Records for this task Start Marker

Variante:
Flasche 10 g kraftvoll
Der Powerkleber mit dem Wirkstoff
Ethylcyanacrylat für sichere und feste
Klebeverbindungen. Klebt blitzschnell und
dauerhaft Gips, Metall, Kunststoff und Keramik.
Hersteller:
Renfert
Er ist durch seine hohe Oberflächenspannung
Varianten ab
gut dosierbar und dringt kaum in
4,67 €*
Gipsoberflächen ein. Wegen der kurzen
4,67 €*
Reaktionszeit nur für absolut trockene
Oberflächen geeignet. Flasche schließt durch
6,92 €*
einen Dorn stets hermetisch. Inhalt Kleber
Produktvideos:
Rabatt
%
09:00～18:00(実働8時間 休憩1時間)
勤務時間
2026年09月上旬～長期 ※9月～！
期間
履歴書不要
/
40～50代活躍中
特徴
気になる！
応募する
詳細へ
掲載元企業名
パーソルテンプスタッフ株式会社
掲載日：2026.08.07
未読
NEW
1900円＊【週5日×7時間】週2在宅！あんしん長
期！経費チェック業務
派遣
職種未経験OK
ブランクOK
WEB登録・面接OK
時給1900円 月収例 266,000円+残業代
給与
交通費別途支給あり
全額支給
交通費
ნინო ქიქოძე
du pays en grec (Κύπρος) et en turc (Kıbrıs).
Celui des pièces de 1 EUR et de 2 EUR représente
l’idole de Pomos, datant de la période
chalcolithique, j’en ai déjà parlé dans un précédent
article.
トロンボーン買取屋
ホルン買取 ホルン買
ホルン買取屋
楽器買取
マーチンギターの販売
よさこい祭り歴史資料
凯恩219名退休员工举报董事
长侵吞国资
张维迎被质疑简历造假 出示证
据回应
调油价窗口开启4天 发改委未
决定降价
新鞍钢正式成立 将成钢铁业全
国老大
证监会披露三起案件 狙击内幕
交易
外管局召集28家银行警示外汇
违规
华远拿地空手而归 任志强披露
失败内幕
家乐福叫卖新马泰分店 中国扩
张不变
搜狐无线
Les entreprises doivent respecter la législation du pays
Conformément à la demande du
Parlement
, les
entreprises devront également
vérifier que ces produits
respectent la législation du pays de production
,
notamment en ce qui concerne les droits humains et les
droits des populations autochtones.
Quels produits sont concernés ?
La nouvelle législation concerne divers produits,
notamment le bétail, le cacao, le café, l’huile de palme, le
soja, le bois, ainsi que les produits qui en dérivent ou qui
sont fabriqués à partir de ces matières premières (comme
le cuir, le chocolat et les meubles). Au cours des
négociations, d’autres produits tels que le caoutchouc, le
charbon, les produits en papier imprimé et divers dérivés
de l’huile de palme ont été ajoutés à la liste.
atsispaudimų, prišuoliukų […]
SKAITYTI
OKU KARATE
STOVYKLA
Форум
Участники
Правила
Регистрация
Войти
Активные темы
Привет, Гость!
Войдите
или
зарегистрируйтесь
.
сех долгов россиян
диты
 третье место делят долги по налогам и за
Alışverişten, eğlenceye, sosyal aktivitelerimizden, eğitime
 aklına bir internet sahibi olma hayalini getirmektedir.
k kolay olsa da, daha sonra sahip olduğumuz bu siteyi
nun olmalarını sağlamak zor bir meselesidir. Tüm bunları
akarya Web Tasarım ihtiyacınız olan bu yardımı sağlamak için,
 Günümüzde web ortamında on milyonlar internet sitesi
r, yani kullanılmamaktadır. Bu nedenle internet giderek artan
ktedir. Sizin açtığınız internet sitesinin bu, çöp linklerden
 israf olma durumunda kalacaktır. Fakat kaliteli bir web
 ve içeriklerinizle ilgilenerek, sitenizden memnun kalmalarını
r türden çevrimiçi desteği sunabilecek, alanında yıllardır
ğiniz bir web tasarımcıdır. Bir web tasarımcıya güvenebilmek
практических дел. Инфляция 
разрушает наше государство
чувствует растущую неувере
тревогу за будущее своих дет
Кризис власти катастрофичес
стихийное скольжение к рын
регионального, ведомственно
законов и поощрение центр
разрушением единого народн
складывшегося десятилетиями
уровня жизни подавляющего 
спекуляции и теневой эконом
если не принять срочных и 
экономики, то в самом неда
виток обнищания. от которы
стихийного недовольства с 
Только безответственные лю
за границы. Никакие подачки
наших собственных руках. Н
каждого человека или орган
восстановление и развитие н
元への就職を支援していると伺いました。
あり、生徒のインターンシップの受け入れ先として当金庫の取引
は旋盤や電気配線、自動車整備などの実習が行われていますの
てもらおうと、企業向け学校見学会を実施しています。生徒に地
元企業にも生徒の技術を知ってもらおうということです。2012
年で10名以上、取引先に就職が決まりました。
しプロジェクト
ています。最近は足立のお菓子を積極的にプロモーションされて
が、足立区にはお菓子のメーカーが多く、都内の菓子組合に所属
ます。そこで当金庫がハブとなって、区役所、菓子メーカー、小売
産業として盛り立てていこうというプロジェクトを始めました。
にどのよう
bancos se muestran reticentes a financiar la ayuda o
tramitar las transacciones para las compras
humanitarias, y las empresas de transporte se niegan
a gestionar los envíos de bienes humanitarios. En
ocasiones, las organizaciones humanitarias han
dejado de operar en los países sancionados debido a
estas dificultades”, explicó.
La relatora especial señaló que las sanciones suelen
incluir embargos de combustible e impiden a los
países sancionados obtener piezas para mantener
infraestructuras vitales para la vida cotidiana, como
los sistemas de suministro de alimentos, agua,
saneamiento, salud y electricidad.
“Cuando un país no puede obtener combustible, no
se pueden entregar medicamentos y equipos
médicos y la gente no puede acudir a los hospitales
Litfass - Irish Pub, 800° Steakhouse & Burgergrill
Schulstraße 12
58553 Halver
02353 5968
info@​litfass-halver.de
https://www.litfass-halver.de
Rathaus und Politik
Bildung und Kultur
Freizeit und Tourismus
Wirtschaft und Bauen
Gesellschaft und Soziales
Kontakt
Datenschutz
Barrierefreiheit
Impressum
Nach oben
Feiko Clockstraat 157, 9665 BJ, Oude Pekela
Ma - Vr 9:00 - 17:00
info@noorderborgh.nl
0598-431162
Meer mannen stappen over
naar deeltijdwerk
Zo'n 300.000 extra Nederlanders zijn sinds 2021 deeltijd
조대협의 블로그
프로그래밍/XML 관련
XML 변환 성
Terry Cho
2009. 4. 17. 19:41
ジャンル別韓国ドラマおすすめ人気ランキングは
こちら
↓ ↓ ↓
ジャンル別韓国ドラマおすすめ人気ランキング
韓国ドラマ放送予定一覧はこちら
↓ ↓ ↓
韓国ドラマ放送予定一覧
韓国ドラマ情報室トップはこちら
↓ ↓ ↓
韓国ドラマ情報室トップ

Records for this task End Marker

Exercise directions —
Can you set down every line of text from the entries above again, word for word, keeping each line and its order unchanged?

Problem solution —
Variante:
Flasche 10 g kraftvoll
Der Powerkleber mit dem Wirkstoff
Ethylcyanacrylat für sichere und feste
Klebeverbindungen. Klebt blitzschnell und
dauerhaft Gips, Metall, Kunststoff und Keramik.
Hersteller:
Renfert
Er ist durch seine hohe Oberflächenspannung
Varianten ab
gut dosierbar und dringt kaum in
4,67 €*
Gipsoberflächen ein. Wegen der kurzen
4,67 €*
Reaktionszeit nur für absolut trockene
Oberflächen geeignet. Flasche schließt durch
6,92 €*
einen Dorn stets hermetisch. Inhalt Kleber
Produktvideos:
Rabatt
%
09:00～18:00(実働8時間 休憩1時間)
勤務時間
2026年09月上旬～長期 ※9月～！
期間
履歴書不要
/
40～50代活躍中
特徴
気になる！
応募する
詳細へ
掲載元企業名
パーソルテンプスタッフ株式会社
掲載日：2026.08.07
未読
NEW
1900円＊【週5日×7時間】週2在宅！あんしん長
期！経費チェック業務
派遣
職種未経験OK
ブランクOK
WEB登録・面接OK
時給1900円 月収例 266,000円+残業代
給与
交通費別途支給あり
全額支給
交通費
ნინო ქიქოძე
du pays en grec (Κύπρος) et en turc (Kıbrıs).
Celui des pièces de 1 EUR et de 2 EUR représente
l’idole de Pomos, datant de la période
chalcolithique, j’en ai déjà parlé dans un précédent
article.
トロンボーン買取屋
ホルン買取 ホルン買
ホルン買取屋
楽器買取
マーチンギターの販売
よさこい祭り歴史資料
凯恩219名退休员工举报董事
长侵吞国资
张维迎被质疑简历造假 出示证
据回应
调油价窗口开启4天 发改委未
决定降价
新鞍钢正式成立 将成钢铁业全
国老大
证监会披露三起案件 狙击内幕
交易
外管局召集28家银行警示外汇
违规
华远拿地空手而归 任志强披露
失败内幕
家乐福叫卖新马泰分店 中国扩
张不变
搜狐无线
Les entreprises doivent respecter la législation du pays
Conformément à la demande du
Parlement
, les
entreprises devront également
vérifier que ces produits
respectent la législation du pays de production
,
notamment en ce qui concerne les droits humains et les
droits des populations autochtones.
Quels produits sont concernés ?
La nouvelle législation concerne divers produits,
notamment le bétail, le cacao, le café, l’huile de palme, le
soja, le bois, ainsi que les produits qui en dérivent ou qui
sont fabriqués à partir de ces matières premières (comme
le cuir, le chocolat et les meubles). Au cours des
négociations, d’autres produits tels que le caoutchouc, le
charbon, les produits en papier imprimé et divers dérivés
de l’huile de palme ont été ajoutés à la liste.
atsispaudimų, prišuoliukų […]
SKAITYTI
OKU KARATE
STOVYKLA
Форум
Участники
Правила
Регистрация
Войти
Активные темы
Привет, Гость!
Войдите
или
зарегистрируйтесь
.
сех долгов россиян
диты
 третье место делят долги по налогам и за
Alışverişten, eğlenceye, sosyal aktivitelerimizden, eğitime
 aklına bir internet sahibi olma hayalini getirmektedir.
k kolay olsa da, daha sonra sahip olduğumuz bu siteyi
nun olmalarını sağlamak zor bir meselesidir. Tüm bunları
akarya Web Tasarım ihtiyacınız olan bu yardımı sağlamak için,
 Günümüzde web ortamında on milyonlar internet sitesi
r, yani kullanılmamaktadır. Bu nedenle internet giderek artan
ktedir. Sizin açtığınız internet sitesinin bu, çöp linklerden
 israf olma durumunda kalacaktır. Fakat kaliteli bir web
 ve içeriklerinizle ilgilenerek, sitenizden memnun kalmalarını
r türden çevrimiçi desteği sunabilecek, alanında yıllardır
ğiniz bir web tasarımcıdır. Bir web tasarımcıya güvenebilmek
практических дел. Инфляция 
разрушает наше государство
чувствует растущую неувере
тревогу за будущее своих дет
Кризис власти катастрофичес
стихийное скольжение к рын
регионального, ведомственно
законов и поощрение центр
разрушением единого народн
складывшегося десятилетиями
уровня жизни подавляющего 
спекуляции и теневой эконом
если не принять срочных и 
экономики, то в самом неда
виток обнищания. от которы
стихийного недовольства с 
Только безответственные лю
за границы. Никакие подачки
наших собственных руках. Н
каждого человека или орган
восстановление и развитие н
元への就職を支援していると伺いました。
あり、生徒のインターンシップの受け入れ先として当金庫の取引
は旋盤や電気配線、自動車整備などの実習が行われていますの
てもらおうと、企業向け学校見学会を実施しています。生徒に地
元企業にも生徒の技術を知ってもらおうということです。2012
年で10名以上、取引先に就職が決まりました。
しプロジェクト
ています。最近は足立のお菓子を積極的にプロモーションされて
が、足立区にはお菓子のメーカーが多く、都内の菓子組合に所属
ます。そこで当金庫がハブとなって、区役所、菓子メーカー、小売
産業として盛り立てていこうというプロジェクトを始めました。
にどのよう
bancos se muestran reticentes a financiar la ayuda o
tramitar las transacciones para las compras
humanitarias, y las empresas de transporte se niegan
a gestionar los envíos de bienes humanitarios. En
ocasiones, las organizaciones humanitarias han
dejado de operar en los países sancionados debido a
estas dificultades”, explicó.
La relatora especial señaló que las sanciones suelen
incluir embargos de combustible e impiden a los
países sancionados obtener piezas para mantener
infraestructuras vitales para la vida cotidiana, como
los sistemas de suministro de alimentos, agua,
saneamiento, salud y electricidad.
“Cuando un país no puede obtener combustible, no
se pueden entregar medicamentos y equipos
médicos y la gente no puede acudir a los hospitales
Litfass - Irish Pub, 800° Steakhouse & Burgergrill
Schulstraße 12
58553 Halver
02353 5968
info@​litfass-halver.de
https://www.litfass-halver.de
Rathaus und Politik
Bildung und Kultur
Freizeit und Tourismus
Wirtschaft und Bauen
Gesellschaft und Soziales
Kontakt
Datenschutz
Barrierefreiheit
Impressum
Nach oben
Feiko Clockstraat 157, 9665 BJ, Oude Pekela
Ma - Vr 9:00 - 17:00
info@noorderborgh.nl
0598-431162
Meer mannen stappen over
naar deeltijdwerk
Zo'n 300.000 extra Nederlanders zijn sinds 2021 deeltijd
조대협의 블로그
프로그래밍/XML 관련
XML 변환 성
Terry Cho
2009. 4. 17. 19:41
ジャンル別韓国ドラマおすすめ人気ランキングは
こちら
↓ ↓ ↓
ジャンル別韓国ドラマおすすめ人気ランキング
韓国ドラマ放送予定一覧はこちら
↓ ↓ ↓
韓国ドラマ放送予定一覧
韓国ドラマ情報室トップはこちら
↓ ↓ ↓
韓国ドラマ情報室トップ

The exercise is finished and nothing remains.